Vice President of the People's Party of Aragon
- In office 9 November 2008 – 5 January 2019
- President: Luisa Fernanda Rudi

Member of the Aragonese Corts
- In office 25 May 2003 – 5 January 2019

Mayor of Sariñena
- In office 4 July 1999 – 16 June 2007
- Preceded by: Ángel Mirallas Marías
- Succeeded by: Lorena Canales Miralles

Sariñena City Councilor
- In office 22 May 1991 – 5 January 2019

Personal details
- Born: 20 August 1964 Huesca, Aragon, Spain
- Died: 5 January 2019 (aged 54) Huesca, Aragon, Spain
- Political party: People's Party of Aragon

= Antonio Torres Millera =

Spanish politician (1964–2019)

Antonio Torres Millera (20 August 1964 – 5 January 2019) was a Spanish politician and a member of the People's Party of Aragon.

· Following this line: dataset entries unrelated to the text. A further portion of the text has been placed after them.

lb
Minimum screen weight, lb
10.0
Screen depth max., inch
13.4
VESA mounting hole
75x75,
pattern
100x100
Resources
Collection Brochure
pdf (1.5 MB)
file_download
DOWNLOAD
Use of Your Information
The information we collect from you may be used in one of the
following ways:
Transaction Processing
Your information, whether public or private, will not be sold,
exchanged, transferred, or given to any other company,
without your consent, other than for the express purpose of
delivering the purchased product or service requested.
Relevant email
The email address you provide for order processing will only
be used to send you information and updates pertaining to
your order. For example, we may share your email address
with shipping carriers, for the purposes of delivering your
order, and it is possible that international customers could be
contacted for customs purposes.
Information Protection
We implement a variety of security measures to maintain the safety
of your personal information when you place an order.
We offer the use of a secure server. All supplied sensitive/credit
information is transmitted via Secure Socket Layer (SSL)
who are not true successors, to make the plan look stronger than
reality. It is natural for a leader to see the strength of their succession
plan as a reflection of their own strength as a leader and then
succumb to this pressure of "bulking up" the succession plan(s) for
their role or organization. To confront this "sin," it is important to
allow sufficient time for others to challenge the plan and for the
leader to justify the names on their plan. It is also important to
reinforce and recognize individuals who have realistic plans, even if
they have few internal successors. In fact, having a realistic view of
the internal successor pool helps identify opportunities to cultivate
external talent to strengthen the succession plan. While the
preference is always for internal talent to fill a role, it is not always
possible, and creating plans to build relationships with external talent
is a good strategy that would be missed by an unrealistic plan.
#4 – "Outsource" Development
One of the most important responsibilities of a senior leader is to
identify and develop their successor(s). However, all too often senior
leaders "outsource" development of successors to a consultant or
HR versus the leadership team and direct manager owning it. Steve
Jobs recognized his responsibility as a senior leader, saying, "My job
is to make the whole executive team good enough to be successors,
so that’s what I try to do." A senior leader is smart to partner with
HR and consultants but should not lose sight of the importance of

He served as a deputy of the Aragonese Corts, the regional parliament, from 2003 until his death in 2019. He was also second Vice President of the Aragonese Corts at the time of his death in 2019.

Torres died in office from a heart attack on 5 January 2019, at the age of 54. He was survived by his wife and two daughters.